“What you won’t do, another woman will.”  Those are words I’ve heard from women in my family long before I was old enough to know what they meant.  On the surface, the advice makes sense. Who doesn’t want to keep their man happy?  Who doesn’t want to do whatever it takes to make their relationship work? 

Those words were always in the back of my mind as I dated.  When my high school boyfriend told asked me to skip school, I didn’t.  Then I found out that another girl with eyes for my man did just that. I cut school with him for a month straight. In college, where the ratio of women to men was obscene— if you had a man, you literally had to fight to keep him—-I caught the eye of our football team’s quarterback and I was willing to draw blood to hold on. After graduation we decided to move in together, but things started to change somewhere around year two of our post-college bliss. He became a little distant and I wasn't sure why.  I cut back on time with friends, cooked more meals, spiced things up in the bedroom, anything I could to put the love back in our relationship.  I was totally out of ideas when a few months before his birthday he asked a question that would change my life forever.

He wanted a threesome.

Unlike most men, he didn't want to bring another woman into the bedroom. Instead, he wanted to see me have sex with another man.  I found the request strange, to say the least. When I told my best friend, red flags went up for her immediately: “He’s trying to get rid of you.  He will slut you out to this man and then leave you and your reputation in the trash.  Don’t do it!”  But I didn’t believe her, this man had loved me since college, he would never hurt me like that.  And besides, “What you won’t do, another woman will,” right?

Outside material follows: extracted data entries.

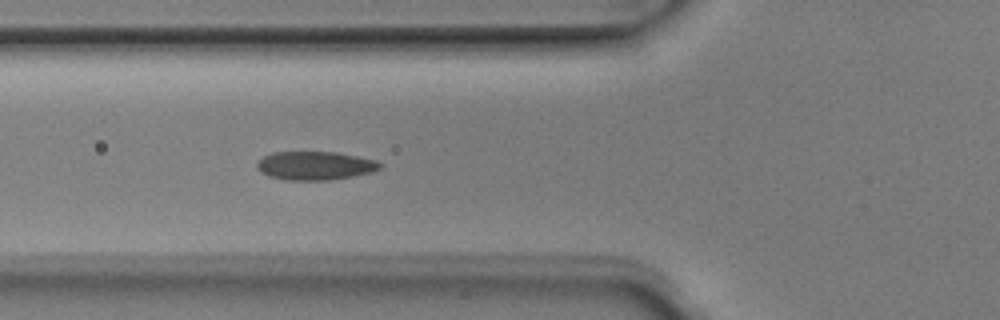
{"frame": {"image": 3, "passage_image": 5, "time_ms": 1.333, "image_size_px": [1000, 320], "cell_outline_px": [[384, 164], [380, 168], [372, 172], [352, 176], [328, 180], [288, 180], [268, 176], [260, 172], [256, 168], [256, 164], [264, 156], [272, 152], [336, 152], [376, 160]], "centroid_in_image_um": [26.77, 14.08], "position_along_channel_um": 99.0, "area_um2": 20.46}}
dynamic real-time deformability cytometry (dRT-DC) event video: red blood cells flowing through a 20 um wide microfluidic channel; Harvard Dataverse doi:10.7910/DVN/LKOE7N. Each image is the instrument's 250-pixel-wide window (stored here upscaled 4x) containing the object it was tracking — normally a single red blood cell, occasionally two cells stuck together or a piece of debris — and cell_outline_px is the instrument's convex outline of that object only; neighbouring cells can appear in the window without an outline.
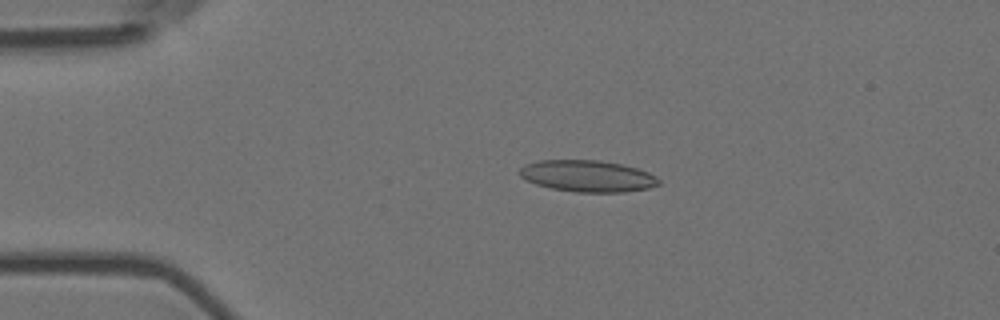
{"species": "Egyptian fruit bat (a non-hibernating species)", "species_latin": "Rousettus aegyptiacus", "temperature_condition": "room temperature", "stored_images_in_passage": 4, "camera_frame_rate_fps": 3000, "um_per_image_px": 0.085, "animal": {"sex": "female"}, "frame": {"image": 1, "passage_image": 3, "time_ms": 0.667, "image_size_px": [1000, 320], "cell_outline_px": [[660, 184], [648, 188], [624, 192], [576, 192], [552, 188], [536, 184], [524, 180], [520, 176], [520, 168], [524, 164], [540, 160], [600, 160], [620, 164], [636, 168], [648, 172], [656, 176], [660, 180]], "centroid_in_image_um": [49.93, 14.96], "position_along_channel_um": 35.1, "area_um2": 25.61}}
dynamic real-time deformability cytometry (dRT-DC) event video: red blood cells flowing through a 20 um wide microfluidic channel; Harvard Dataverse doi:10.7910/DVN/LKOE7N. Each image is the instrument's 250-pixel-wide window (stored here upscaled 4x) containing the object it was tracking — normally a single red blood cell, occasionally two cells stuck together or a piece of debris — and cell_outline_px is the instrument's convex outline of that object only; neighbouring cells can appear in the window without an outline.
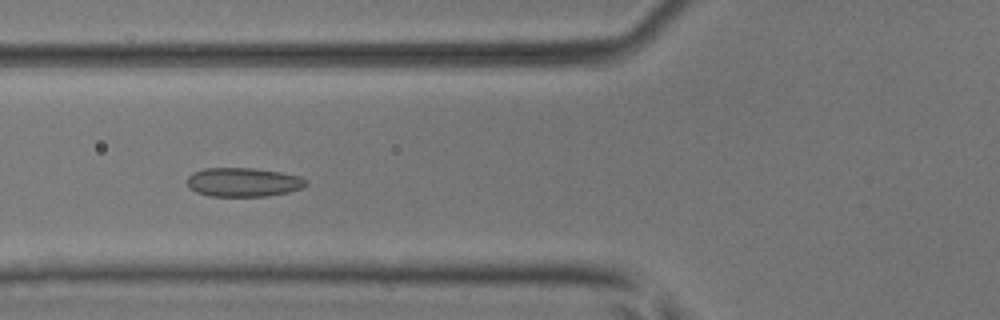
{"species": "common noctule bat (a hibernating species)", "species_latin": "Nyctalus noctula", "temperature_condition": "room temperature", "stored_images_in_passage": 51, "camera_frame_rate_fps": 3000, "um_per_image_px": 0.085, "animal": {"sex": "male", "body_mass_g": 17.9, "forearm_length_mm": 54.2}, "frame": {"image": 1, "passage_image": 20, "time_ms": 6.333, "image_size_px": [1000, 320], "cell_outline_px": [[308, 184], [304, 188], [288, 192], [268, 196], [208, 196], [196, 192], [188, 184], [188, 176], [192, 172], [204, 168], [252, 168], [280, 172], [300, 176], [308, 180]], "centroid_in_image_um": [20.72, 15.48], "position_along_channel_um": 105.1, "area_um2": 20.17}}
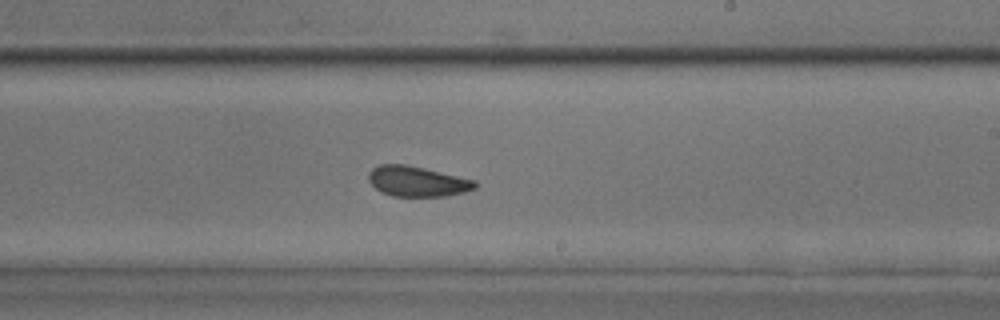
{"frame": {"image": 2, "passage_image": 31, "time_ms": 10.0, "image_size_px": [1000, 320], "cell_outline_px": [[476, 188], [464, 192], [448, 196], [392, 196], [376, 188], [368, 180], [368, 172], [372, 168], [380, 164], [404, 164], [424, 168], [476, 180]], "centroid_in_image_um": [35.47, 15.41], "position_along_channel_um": 253.5, "area_um2": 18.73}}
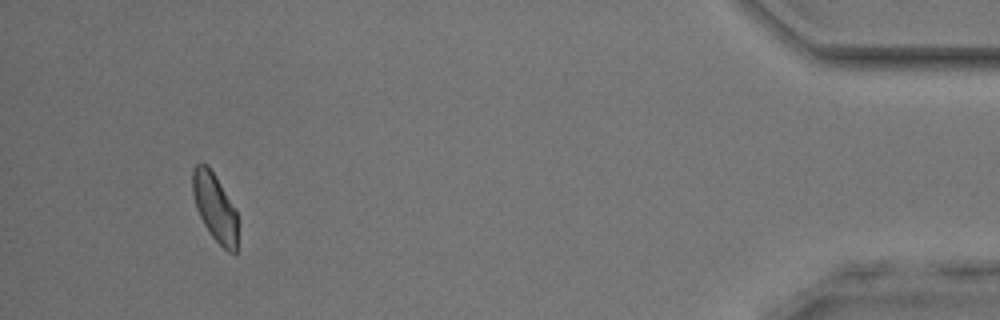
{"frame": {"image": 3, "passage_image": 48, "time_ms": 15.667, "image_size_px": [1000, 320], "cell_outline_px": [[236, 252], [228, 252], [212, 236], [204, 224], [196, 208], [192, 192], [192, 168], [200, 160], [208, 164], [236, 212]], "centroid_in_image_um": [18.2, 17.55], "position_along_channel_um": 417.0, "area_um2": 17.46}, "authors_computed_cell_mechanics": {"area_um2": 19.0162, "velocity_mm_per_s": 4.0604, "shape_relaxation_time_tau1_ms": null, "shape_relaxation_time_tau2_ms": 1.6735, "deformation_change_tau1": null, "deformation_change_tau2": 0.0743}}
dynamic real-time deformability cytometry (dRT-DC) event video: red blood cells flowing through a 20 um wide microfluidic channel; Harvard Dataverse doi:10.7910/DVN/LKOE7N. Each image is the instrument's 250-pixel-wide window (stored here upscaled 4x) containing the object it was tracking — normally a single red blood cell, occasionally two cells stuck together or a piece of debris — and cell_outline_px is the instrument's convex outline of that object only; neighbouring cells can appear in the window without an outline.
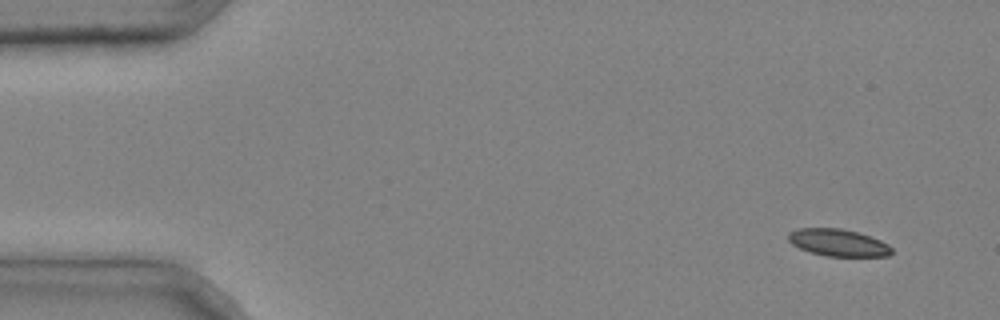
{"species": "common noctule bat (a hibernating species)", "species_latin": "Nyctalus noctula", "temperature_condition": "cold", "stored_images_in_passage": 4, "camera_frame_rate_fps": 3000, "um_per_image_px": 0.085, "animal": {"sex": "male", "body_mass_g": 20.4}, "frame": {"image": 1, "passage_image": 1, "time_ms": 0.0, "image_size_px": [1000, 320], "cell_outline_px": [[892, 252], [888, 256], [828, 256], [812, 252], [800, 248], [792, 244], [788, 240], [788, 232], [796, 228], [840, 228], [856, 232], [880, 240], [888, 244], [892, 248]], "centroid_in_image_um": [71.22, 20.62], "position_along_channel_um": 13.8, "area_um2": 16.18}}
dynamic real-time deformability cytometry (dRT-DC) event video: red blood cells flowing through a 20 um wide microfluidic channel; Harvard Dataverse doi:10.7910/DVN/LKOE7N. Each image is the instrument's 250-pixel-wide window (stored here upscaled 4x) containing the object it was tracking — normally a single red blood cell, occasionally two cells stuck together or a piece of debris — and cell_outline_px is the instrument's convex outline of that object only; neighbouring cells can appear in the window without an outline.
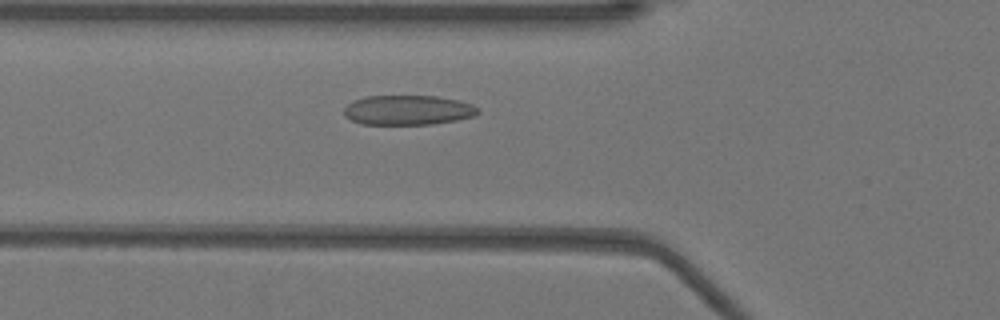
{"species": "Egyptian fruit bat (a non-hibernating species)", "species_latin": "Rousettus aegyptiacus", "temperature_condition": "warm", "stored_images_in_passage": 36, "camera_frame_rate_fps": 3000, "um_per_image_px": 0.085, "animal": {"sex": "female"}, "frame": {"image": 1, "passage_image": 9, "time_ms": 2.667, "image_size_px": [1000, 320], "cell_outline_px": [[480, 112], [472, 116], [456, 120], [432, 124], [360, 124], [344, 116], [344, 108], [348, 104], [364, 96], [436, 96], [456, 100], [472, 104], [480, 108]], "centroid_in_image_um": [34.67, 9.36], "position_along_channel_um": 91.1, "area_um2": 23.12}}
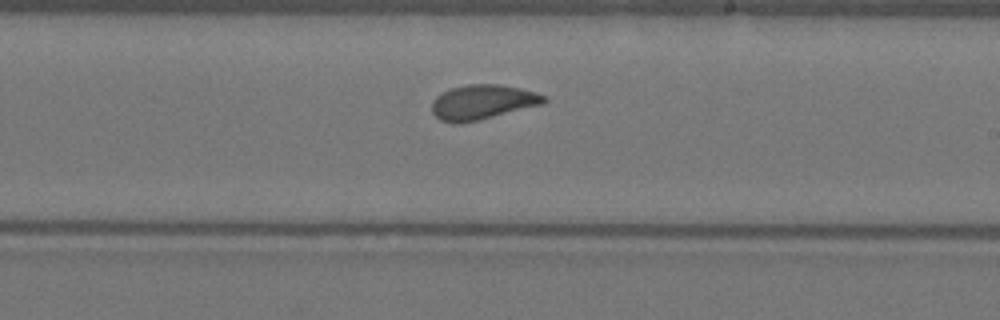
{"frame": {"image": 2, "passage_image": 21, "time_ms": 6.667, "image_size_px": [1000, 320], "cell_outline_px": [[548, 100], [544, 104], [480, 120], [460, 124], [452, 124], [440, 120], [432, 112], [432, 100], [436, 96], [452, 88], [468, 84], [500, 84], [520, 88], [536, 92], [548, 96]], "centroid_in_image_um": [41.04, 8.69], "position_along_channel_um": 248.0, "area_um2": 23.0}}
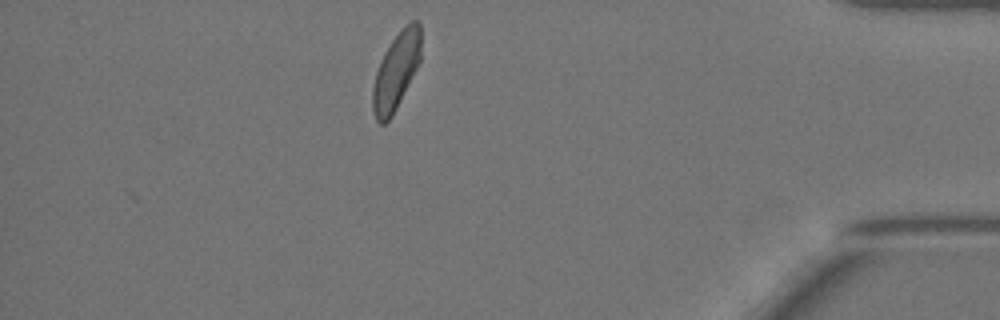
{"frame": {"image": 3, "passage_image": 36, "time_ms": 11.667, "image_size_px": [1000, 320], "cell_outline_px": [[420, 60], [392, 116], [384, 124], [380, 124], [376, 120], [372, 108], [372, 88], [376, 72], [380, 60], [384, 52], [392, 40], [412, 20], [416, 20], [420, 24]], "centroid_in_image_um": [33.64, 6.08], "position_along_channel_um": 401.6, "area_um2": 21.1}, "authors_computed_cell_mechanics": {"area_um2": 22.3975, "velocity_mm_per_s": 3.914, "shape_relaxation_time_tau1_ms": 3.4145, "shape_relaxation_time_tau2_ms": 0.9642, "deformation_change_tau1": 0.1237, "deformation_change_tau2": 0.0713}}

The weekend of his 25th birthday, we headed out of town and had the time of our lives.  Soon the time came for us to fulfill his fantasy, all we needed was a man.  As I waited at the bar like bait, an extremely handsome gentleman approached me and after an hour of heavy flirting he asked me up to his room. I asked him up to mine instead, but only if my boyfriend could join.  I played my boyfriend’s plans off as my own and lured the beautiful stranger in.  The night was intoxicating.  What started off as my boyfriend’s fantasy soon became my own and I lived and loved each minute of their simultaneous pleasures.  When it was over, the stranger left and my boyfriend and I checked out of the hotel and headed home. 

All was well for a few weeks after we returned…until I missed my period.  Since we used condoms during our little rendezvous, I naturally assumed that positive pregnancy test I was staring at was the result of an unprotected tryst with my beau after we returned.

I was wrong.

The doctor revealed my conception date and I was horrified.  I conceived the weekend we went away and since I had sex with two men, I had no clue who the father was.  Was it my boyfriend or some man whose name I didn’t even know?  After calling me every name in the book, accusing me of having sex with the hotel stranger on the side and slandering me to everyone we knew, including my family, my now ex-boyfriend packed his bags and moved out.  I hid in shame for eight months before I gave birth to a healthy baby girl with my mom and BFF at my side.  I prayed hard for the father of my daughter to be my ex, but the joke was on me when the results confirmed that a nameless figure was the father of my child. 

Initially I wallowed in self-pity and wondered how I could be so dumb.  Then I stared at her little face wondering how I will explain who her daddy is?  How I will make the reality of never knowing him okay with her?  For now I just focus on loving her.  Her conception might not have been ideal, but her birth is most certainly a blessing.  I just hope one day when she gets older she can forgive me and listen when I tell her that it’s okay to not do what the other woman will.  Because any man who doesn’t think what you have to offer isn’t enough, isn’t worthy of you anyway.  Now that’s advice worth giving.